Manage the portal's collaborations

  • View (Members)
  • Create, update, and delete (Groups)
  • View groups shared with organization (Groups)
  • Create, update, and delete (Content)
  • Publish hosted feature layers (Content)
  • View content shared with organization (Content)
  • Share with groups (Sharing)
  • View all (Members)
  • View all (Groups)
  • Update (Groups)
  • View all (Content)
  • Update (Content)
  • Delete (Content)
  • Collaborations (Portal settings)

Manage the portal's member roles

  • View (Members)
  • View all (Members)
  • Change roles (Members)
  • Member roles (Portal settings)

Change a member's user type

  • View (Members)
  • View all (Members)
  • Update (Members)
  • Change role (Members)
  • Manage licenses (Members)

Manage the portal's server settings

  • View (Members)
  • Create, update, and delete (Content)
  • Servers (Portal settings)
  • Utility services (Portal settings)

Manage the portal's utility service settings

  • View (Members)
  • Create, update, and delete (Content)
  • Publish hosted feature layers (Content)
  • Utility services (Portal settings)

Import new license file

  • View (Members)
  • View groups shared with organization (Groups)
  • View all (Members)
  • Manage licenses (Members)
  • View all (Groups)
  • Security and infrastructure (Portal settings)

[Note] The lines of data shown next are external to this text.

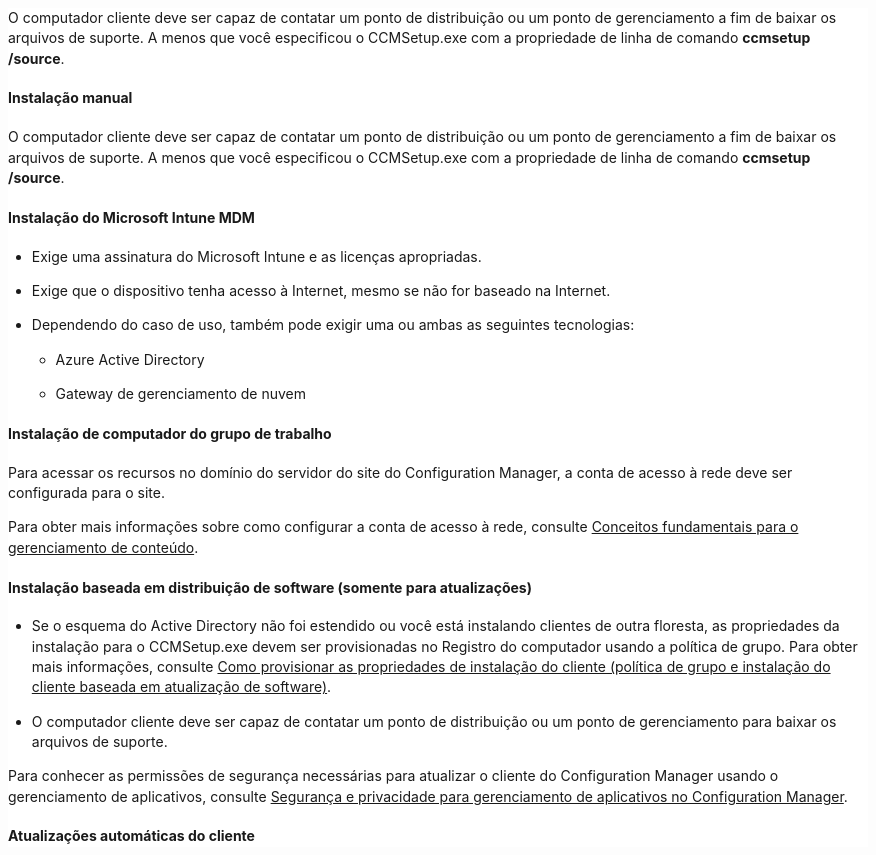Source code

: O computador cliente deve ser capaz de contatar um ponto de distribuição ou um ponto de gerenciamento a fim de baixar os arquivos de suporte. A menos que você especificou o CCMSetup.exe com a propriedade de linha de comando **ccmsetup /source**.  


#### <a name="manual-installation"></a>Instalação manual  

O computador cliente deve ser capaz de contatar um ponto de distribuição ou um ponto de gerenciamento a fim de baixar os arquivos de suporte. A menos que você especificou o CCMSetup.exe com a propriedade de linha de comando **ccmsetup /source**.  


#### <a name="microsoft-intune-mdm-installation"></a>Instalação do Microsoft Intune MDM

 - Exige uma assinatura do Microsoft Intune e as licenças apropriadas.  

 - Exige que o dispositivo tenha acesso à Internet, mesmo se não for baseado na Internet.  

 - Dependendo do caso de uso, também pode exigir uma ou ambas as seguintes tecnologias:  

     - Azure Active Directory  

     - Gateway de gerenciamento de nuvem  


#### <a name="workgroup-computer-installation"></a>Instalação de computador do grupo de trabalho  

Para acessar os recursos no domínio do servidor do site do Configuration Manager, a conta de acesso à rede deve ser configurada para o site.  

Para obter mais informações sobre como configurar a conta de acesso à rede, consulte [Conceitos fundamentais para o gerenciamento de conteúdo](../../plan-design/hierarchy/fundamental-concepts-for-content-management.md).  


#### <a name="software-distribution-based-installation-for-upgrades-only"></a>Instalação baseada em distribuição de software (somente para atualizações)  

   -   Se o esquema do Active Directory não foi estendido ou você está instalando clientes de outra floresta, as propriedades da instalação para o CCMSetup.exe devem ser provisionadas no Registro do computador usando a política de grupo. Para obter mais informações, consulte [Como provisionar as propriedades de instalação do cliente (política de grupo e instalação do cliente baseada em atualização de software)](../../../core/clients/deploy/deploy-clients-to-windows-computers.md#BKMK_Provision).  

   -   O computador cliente deve ser capaz de contatar um ponto de distribuição ou um ponto de gerenciamento para baixar os arquivos de suporte.  


Para conhecer as permissões de segurança necessárias para atualizar o cliente do Configuration Manager usando o gerenciamento de aplicativos, consulte [Segurança e privacidade para gerenciamento de aplicativos no Configuration Manager](../../../apps/plan-design/security-and-privacy-for-application-management.md).  


#### <a name="automatic-client-upgrades"></a>Atualizações automáticas do cliente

Add, update, and delete features on editable hosted feature layers even if the hosted feature layer is configured to Only update feature attributes or Only add new features

  • Edit features (Features)
  • Edit with full control (Features)

Perform quality assurance reviews, reconcile, and post edits between ArcGIS Server feature services that contain branch versioned data.

  • Manage all (Version Management)
  • Edit features (Features)
  • Edit with full control (Features)
Note:

At this release, privileges that correspond to unsupported apps and capabilities in ArcGIS Enterprise on Kubernetes are not supported.